## DATA FOR THIS TASK
======

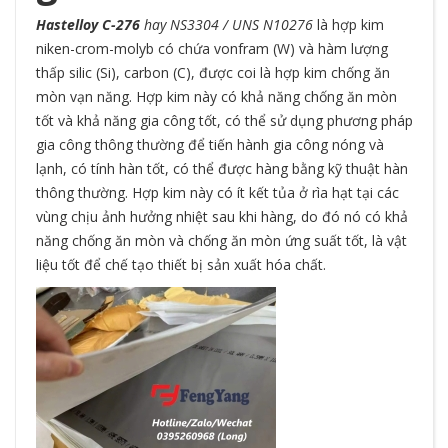
Hastelloy C-276
hay NS3304 / UNS N10276
là hợp kim
niken-crom-molyb có chứa vonfram (W) và hàm lượng
thấp silic (Si), carbon (C), được coi là hợp kim chống ăn
mòn vạn năng. Hợp kim này có khả năng chống ăn mòn
tốt và khả năng gia công tốt, có thể sử dụng phương pháp
gia công thông thường để tiến hành gia công nóng và
lạnh, có tính hàn tốt, có thể được hàng bằng kỹ thuật hàn
thông thường. Hợp kim này có ít kết tủa ở rìa hạt tại các
vùng chịu ảnh hưởng nhiệt sau khi hàng, do đó nó có khả
năng chống ăn mòn và chống ăn mòn ứng suất tốt, là vật
liệu tốt để chế tạo thiết bị sản xuất hóa chất.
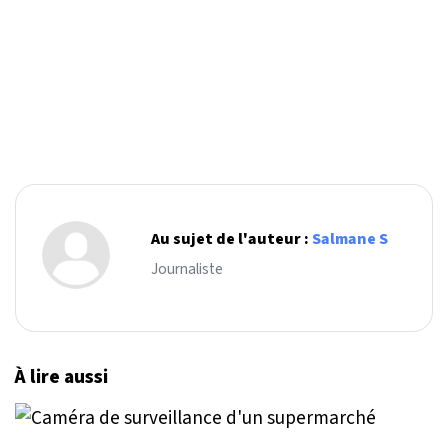
Au sujet de l'auteur :
Salmane S
Journaliste
À lire aussi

======

Copy the entries above verbatim. Pictures do not belong in the copy.

Hastelloy C-276
hay NS3304 / UNS N10276
là hợp kim
niken-crom-molyb có chứa vonfram (W) và hàm lượng
thấp silic (Si), carbon (C), được coi là hợp kim chống ăn
mòn vạn năng. Hợp kim này có khả năng chống ăn mòn
tốt và khả năng gia công tốt, có thể sử dụng phương pháp
gia công thông thường để tiến hành gia công nóng và
lạnh, có tính hàn tốt, có thể được hàng bằng kỹ thuật hàn
thông thường. Hợp kim này có ít kết tủa ở rìa hạt tại các
vùng chịu ảnh hưởng nhiệt sau khi hàng, do đó nó có khả
năng chống ăn mòn và chống ăn mòn ứng suất tốt, là vật
liệu tốt để chế tạo thiết bị sản xuất hóa chất.
Au sujet de l'auteur :
Salmane S
Journaliste
À lire aussi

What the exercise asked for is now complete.